#### Requirement:
Among the records below, find the lines containing "that" and state only how many there are.

#### Working data:
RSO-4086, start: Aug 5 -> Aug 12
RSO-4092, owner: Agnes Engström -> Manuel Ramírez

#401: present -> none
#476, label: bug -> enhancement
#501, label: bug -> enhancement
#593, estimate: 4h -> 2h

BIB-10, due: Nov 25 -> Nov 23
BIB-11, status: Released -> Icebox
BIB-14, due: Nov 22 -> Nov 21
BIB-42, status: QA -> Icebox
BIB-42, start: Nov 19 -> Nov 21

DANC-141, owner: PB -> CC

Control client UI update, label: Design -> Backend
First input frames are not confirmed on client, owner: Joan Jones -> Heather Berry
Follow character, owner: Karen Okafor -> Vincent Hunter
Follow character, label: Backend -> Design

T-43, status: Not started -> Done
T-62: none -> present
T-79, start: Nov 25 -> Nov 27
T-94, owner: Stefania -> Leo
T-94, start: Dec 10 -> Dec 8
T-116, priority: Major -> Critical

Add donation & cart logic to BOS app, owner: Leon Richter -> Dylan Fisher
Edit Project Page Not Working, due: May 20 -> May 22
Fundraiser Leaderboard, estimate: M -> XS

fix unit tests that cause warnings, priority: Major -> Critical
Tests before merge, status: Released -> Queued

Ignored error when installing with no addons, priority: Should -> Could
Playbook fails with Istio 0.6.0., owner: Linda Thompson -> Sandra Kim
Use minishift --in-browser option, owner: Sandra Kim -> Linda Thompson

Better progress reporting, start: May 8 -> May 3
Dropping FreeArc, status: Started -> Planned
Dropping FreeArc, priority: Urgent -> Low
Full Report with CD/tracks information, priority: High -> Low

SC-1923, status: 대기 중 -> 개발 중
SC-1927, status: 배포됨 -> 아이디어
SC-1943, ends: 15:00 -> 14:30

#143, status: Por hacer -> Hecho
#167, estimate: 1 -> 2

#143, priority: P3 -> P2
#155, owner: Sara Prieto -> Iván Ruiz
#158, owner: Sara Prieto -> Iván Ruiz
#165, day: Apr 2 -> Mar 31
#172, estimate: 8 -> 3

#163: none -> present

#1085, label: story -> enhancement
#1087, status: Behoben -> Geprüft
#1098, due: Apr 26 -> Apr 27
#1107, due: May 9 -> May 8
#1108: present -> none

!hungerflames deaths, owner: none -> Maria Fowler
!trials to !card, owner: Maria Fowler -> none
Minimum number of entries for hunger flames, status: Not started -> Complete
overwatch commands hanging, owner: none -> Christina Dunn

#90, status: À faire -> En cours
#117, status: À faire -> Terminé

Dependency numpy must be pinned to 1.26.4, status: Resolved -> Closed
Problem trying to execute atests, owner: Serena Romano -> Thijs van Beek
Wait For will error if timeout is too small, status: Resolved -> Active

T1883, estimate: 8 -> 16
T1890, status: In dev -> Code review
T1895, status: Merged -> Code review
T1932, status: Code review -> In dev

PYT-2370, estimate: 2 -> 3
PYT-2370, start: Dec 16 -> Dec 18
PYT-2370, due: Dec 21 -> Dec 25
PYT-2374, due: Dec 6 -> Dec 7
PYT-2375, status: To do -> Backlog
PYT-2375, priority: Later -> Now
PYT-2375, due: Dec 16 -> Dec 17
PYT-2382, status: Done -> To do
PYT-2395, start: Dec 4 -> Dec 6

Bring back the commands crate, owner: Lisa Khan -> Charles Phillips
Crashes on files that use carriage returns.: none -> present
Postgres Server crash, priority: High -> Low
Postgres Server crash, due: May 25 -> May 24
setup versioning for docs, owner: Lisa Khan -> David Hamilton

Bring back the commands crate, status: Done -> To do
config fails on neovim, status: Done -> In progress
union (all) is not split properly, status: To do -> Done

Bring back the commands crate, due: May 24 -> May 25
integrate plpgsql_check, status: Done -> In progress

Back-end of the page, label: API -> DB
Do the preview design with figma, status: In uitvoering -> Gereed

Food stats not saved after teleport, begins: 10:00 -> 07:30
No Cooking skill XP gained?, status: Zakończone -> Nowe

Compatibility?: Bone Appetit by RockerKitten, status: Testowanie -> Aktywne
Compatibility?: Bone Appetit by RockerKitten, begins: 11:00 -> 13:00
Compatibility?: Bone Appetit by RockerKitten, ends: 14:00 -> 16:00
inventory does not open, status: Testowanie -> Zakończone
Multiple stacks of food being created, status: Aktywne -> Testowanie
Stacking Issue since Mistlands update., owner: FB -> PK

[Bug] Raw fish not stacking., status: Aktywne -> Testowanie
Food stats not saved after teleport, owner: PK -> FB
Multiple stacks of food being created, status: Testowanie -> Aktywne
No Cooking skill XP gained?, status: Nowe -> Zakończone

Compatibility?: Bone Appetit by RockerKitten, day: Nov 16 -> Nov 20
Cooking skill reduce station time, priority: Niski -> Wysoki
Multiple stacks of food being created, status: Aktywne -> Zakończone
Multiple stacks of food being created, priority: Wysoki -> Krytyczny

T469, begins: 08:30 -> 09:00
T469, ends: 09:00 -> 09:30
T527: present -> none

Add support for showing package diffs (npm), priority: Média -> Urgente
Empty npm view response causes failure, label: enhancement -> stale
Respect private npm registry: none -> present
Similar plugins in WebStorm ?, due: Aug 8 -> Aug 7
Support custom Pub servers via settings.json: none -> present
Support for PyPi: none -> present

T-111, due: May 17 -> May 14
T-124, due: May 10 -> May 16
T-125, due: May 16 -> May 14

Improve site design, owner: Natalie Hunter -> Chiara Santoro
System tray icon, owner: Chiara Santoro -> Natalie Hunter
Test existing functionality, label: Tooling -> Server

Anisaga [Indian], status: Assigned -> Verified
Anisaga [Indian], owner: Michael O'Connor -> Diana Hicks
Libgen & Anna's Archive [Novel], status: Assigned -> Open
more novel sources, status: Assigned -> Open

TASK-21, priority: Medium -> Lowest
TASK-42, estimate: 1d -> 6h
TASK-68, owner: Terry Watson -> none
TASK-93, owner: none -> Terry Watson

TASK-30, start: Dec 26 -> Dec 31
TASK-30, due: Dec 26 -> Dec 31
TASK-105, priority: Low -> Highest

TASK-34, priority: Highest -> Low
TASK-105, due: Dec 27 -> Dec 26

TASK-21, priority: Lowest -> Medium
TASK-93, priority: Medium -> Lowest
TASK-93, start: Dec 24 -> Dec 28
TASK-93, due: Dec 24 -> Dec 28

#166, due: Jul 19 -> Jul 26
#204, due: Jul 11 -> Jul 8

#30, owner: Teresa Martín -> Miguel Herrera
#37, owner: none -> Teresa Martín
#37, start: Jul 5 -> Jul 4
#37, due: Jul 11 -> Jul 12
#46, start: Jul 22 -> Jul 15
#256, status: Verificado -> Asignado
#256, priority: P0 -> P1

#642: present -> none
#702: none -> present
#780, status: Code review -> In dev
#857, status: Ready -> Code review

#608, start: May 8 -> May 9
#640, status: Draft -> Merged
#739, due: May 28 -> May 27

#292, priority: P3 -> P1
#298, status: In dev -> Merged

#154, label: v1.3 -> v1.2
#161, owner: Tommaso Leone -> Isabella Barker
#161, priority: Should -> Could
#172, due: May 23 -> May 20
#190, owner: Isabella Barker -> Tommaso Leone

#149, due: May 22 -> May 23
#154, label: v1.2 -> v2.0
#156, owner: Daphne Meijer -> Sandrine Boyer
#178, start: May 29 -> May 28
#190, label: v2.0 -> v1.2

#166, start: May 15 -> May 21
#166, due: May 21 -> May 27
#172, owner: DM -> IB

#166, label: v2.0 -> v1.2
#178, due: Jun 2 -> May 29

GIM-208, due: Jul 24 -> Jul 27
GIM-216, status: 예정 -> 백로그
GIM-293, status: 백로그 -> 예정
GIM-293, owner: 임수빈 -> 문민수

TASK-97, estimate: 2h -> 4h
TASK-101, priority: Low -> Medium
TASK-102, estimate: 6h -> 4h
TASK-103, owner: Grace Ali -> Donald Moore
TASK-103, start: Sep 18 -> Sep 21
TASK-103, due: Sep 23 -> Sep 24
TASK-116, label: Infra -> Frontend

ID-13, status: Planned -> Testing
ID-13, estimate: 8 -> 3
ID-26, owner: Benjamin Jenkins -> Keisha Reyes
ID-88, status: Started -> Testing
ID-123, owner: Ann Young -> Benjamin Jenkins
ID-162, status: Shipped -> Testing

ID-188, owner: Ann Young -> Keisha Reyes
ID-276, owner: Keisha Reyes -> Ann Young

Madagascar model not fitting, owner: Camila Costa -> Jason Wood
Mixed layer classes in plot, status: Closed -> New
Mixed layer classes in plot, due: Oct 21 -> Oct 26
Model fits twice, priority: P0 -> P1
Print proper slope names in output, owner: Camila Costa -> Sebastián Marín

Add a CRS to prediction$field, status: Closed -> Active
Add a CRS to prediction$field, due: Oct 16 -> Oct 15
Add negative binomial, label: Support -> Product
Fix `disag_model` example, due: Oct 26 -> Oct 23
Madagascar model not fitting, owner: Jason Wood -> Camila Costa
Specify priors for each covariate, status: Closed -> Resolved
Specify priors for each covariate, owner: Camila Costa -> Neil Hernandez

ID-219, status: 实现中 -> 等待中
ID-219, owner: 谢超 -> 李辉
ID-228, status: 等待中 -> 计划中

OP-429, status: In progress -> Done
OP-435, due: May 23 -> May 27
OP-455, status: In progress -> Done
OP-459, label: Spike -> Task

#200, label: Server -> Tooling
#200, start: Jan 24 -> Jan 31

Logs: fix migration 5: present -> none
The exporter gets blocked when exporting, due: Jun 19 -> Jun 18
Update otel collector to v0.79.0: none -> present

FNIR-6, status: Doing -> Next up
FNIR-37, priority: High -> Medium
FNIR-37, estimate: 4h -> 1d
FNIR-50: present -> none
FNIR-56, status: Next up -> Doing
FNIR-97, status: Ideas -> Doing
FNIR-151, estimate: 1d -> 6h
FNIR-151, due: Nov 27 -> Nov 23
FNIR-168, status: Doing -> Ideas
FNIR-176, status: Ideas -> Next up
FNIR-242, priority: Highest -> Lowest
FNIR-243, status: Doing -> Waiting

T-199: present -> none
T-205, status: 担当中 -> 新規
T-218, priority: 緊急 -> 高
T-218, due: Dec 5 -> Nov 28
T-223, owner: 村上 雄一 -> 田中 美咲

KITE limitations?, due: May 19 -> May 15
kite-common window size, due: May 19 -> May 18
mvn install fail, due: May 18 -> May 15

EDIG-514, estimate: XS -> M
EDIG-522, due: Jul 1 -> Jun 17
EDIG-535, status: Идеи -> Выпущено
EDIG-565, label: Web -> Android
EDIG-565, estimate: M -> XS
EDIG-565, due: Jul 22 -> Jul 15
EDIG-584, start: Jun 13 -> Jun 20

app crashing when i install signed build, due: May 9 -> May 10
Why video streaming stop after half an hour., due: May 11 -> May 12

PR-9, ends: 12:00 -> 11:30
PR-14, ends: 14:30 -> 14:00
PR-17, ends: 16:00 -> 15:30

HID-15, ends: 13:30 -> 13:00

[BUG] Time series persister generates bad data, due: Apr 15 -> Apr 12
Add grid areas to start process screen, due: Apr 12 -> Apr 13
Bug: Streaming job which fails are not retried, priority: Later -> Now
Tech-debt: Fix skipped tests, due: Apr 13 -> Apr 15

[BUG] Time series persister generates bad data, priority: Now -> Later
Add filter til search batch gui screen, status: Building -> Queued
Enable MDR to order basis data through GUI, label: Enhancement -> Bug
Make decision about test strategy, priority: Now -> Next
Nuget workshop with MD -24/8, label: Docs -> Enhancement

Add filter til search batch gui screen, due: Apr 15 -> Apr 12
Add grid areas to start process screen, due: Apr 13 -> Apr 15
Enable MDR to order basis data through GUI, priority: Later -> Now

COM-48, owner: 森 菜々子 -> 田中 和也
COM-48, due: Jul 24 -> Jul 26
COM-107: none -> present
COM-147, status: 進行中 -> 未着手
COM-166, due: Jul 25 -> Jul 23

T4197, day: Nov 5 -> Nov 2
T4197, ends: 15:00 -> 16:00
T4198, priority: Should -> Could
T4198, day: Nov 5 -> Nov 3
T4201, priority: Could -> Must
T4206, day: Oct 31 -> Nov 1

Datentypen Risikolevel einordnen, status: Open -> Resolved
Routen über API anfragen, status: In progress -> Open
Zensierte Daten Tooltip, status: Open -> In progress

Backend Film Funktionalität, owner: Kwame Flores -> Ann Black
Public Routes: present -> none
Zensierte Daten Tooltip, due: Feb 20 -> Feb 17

#### Finished task:
2